Do you count on financial advisors to guide you with wise advice for your personal money matters? Giving that sort of control to someone can understandably be scary.
To feel more confident in your decision, you'll want to know that your advisor is qualified and working in your best interests.
While recognizing these issues with complete certainty may be challenging, there are some red flags that you should watch for. If research into your advisor uncovers one of these warning signs, it might be time to find someone else, or at least to start asking tougher questions.
Here are some of the key warning signs:
- Absence of credentials. Everyone wants to believe that their financial expert is proficient and experienced. One sign that this may not be the case is an absence of professional certifications, such as CFP, CFA, CPA or ChFC designation.
- Take the time to learn more about these designations and exactly what your advisor had to do to earn them.
- If you only want tax advice, a certified public accountant (CPA) might be the best way to proceed. For investment advice, a Chartered Financial Analyst (CFA) is most likely a better choice. If you need a complete financial plan, a CFA, certified financial planner (CFP), or chartered financial consultant (ChFC) will probably be best.
- Lack of Time. If your financial advisor can't make the time to have a minimum of one thorough meeting each year, you may have a serious challenge. When it comes to getting financial advice, you and your goals are all that matters.
- Things can change over time; a financial advisor must be updated if he’s going to be effective. If your advisor doesn't have time to meet, does he really have enough time to do all the other things he should be doing?
- Poor Communication Skills. If your financial advisor really knows her stuff, she should be able to explain financial concepts and strategies with relative ease. If you can't understand her explanation, perhaps she just doesn't understand well enough to explain the concepts to you.
- Over-Promising. Promises of significant returns should raise a red flag. An advisor can talk about possible returns provided they don't make any guarantees. While confidence is great, honesty is even better. Big promises can mean a potential scam or that a financial advisor that is less than honest.
- A lack of real transparency. Your advisor should always be forthcoming about the types of investments and the fees and commissions involved. People in these professions can earn significant commissions if they push certain products. Are those products in your best interest?
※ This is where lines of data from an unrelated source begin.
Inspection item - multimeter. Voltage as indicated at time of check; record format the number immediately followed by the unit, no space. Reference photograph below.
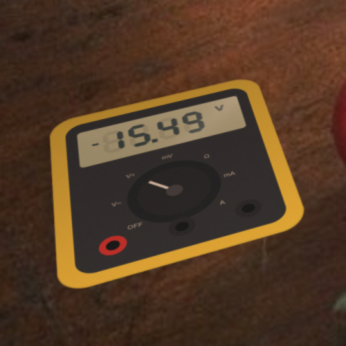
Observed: -15.49V
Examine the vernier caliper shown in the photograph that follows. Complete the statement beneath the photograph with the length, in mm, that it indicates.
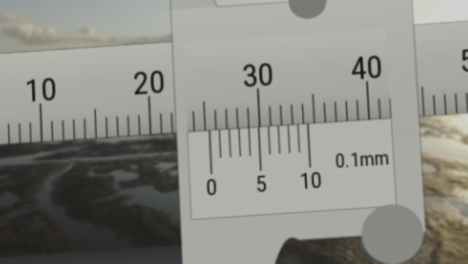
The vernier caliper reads 25.4 mm
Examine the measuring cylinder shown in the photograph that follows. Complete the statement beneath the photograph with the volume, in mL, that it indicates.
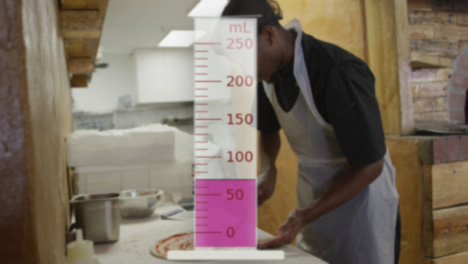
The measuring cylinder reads 70 mL
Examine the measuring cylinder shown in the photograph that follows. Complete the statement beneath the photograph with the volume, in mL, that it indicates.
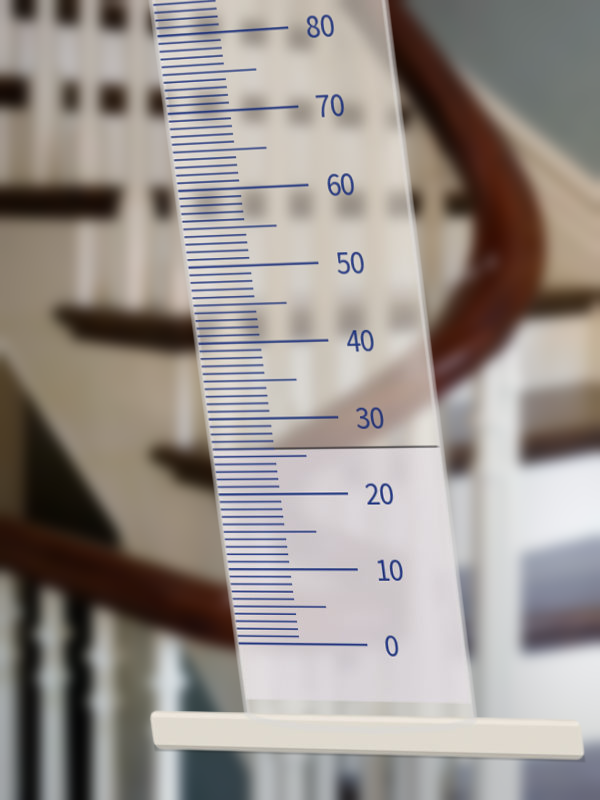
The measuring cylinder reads 26 mL
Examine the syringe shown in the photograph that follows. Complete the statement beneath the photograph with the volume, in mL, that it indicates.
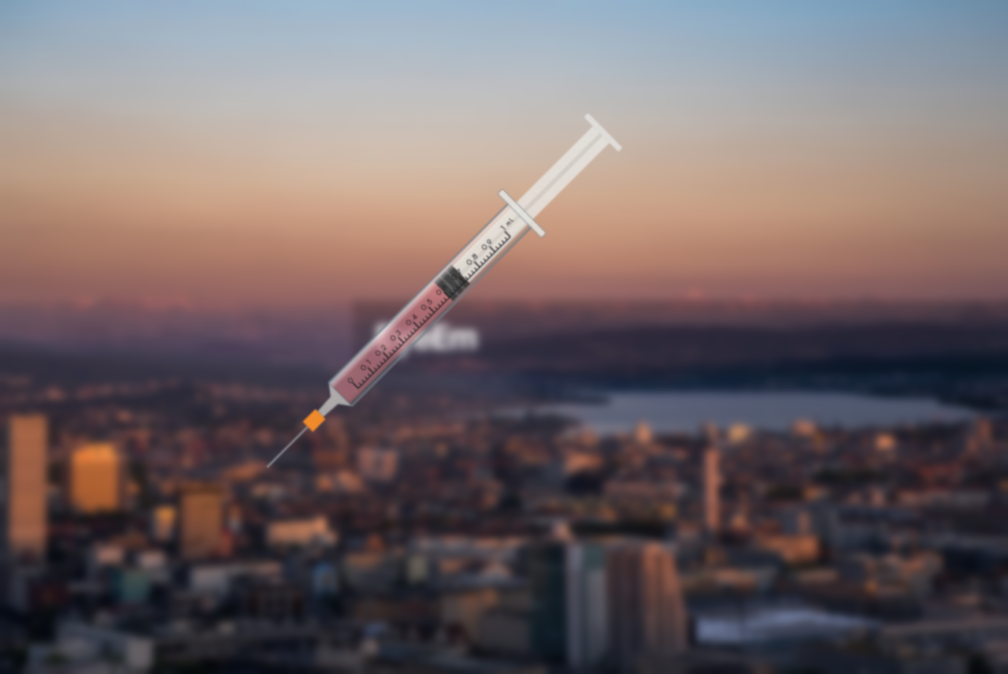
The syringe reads 0.6 mL
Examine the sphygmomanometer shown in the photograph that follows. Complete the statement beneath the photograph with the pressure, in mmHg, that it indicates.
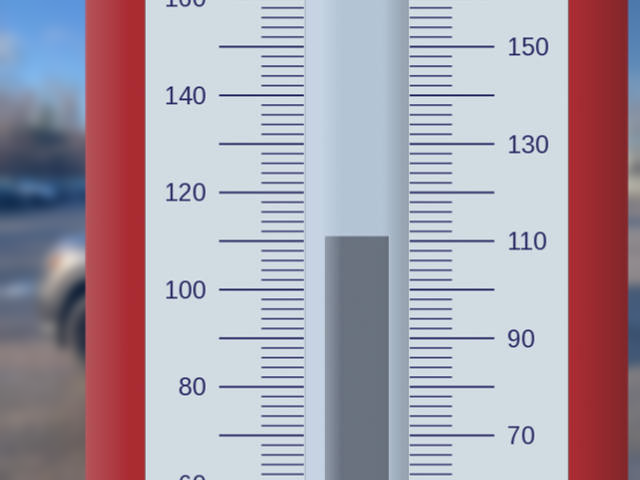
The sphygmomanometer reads 111 mmHg
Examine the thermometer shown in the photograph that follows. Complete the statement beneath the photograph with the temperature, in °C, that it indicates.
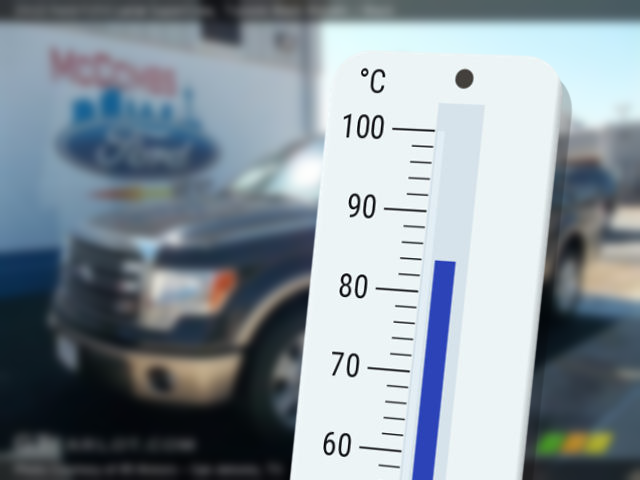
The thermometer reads 84 °C
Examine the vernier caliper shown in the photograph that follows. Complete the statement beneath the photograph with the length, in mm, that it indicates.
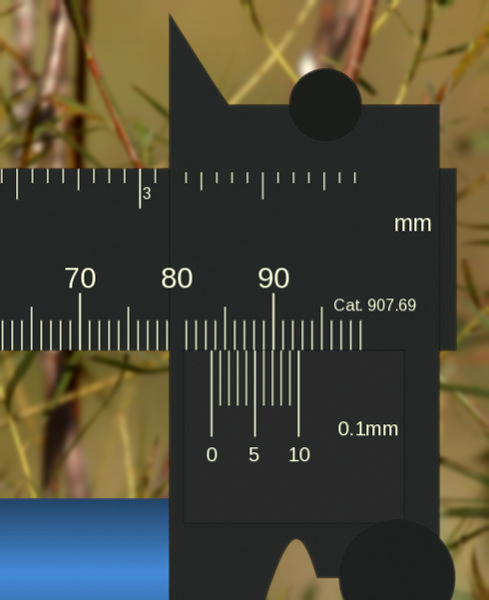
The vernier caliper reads 83.6 mm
- Request to see all the fees that you're being charged for any applicable transactions, and ask about the commissions. Ethically, advisors should do what's in the client's best interest.
- Excessive selling. If your advisor is attempting to sell you on a complicated option deal that you're struggling to understand, is it really right for you?
- The financial plan an advisor follows should be tailored to your goals and your level of comfort. Don't allow your advisor to push you into something that's not right for you. If he's following the plan he laid out for you from the beginning, he shouldn't have to talk you into much.
- Disorganized. A lot of record keeping goes along with being a financial advisor. If your advisor isn't organized, then he should be able to hire someone that is. This is your money we're talking about. You need those records for the IRS, at a minimum!
None of these warning signs is necessarily a deal breaker, but they are definitely things to watch out for. Most importantly, be sure you feel confident and comfortable with your advisor. Remember that we're talking about your money here, so keep your eye on it!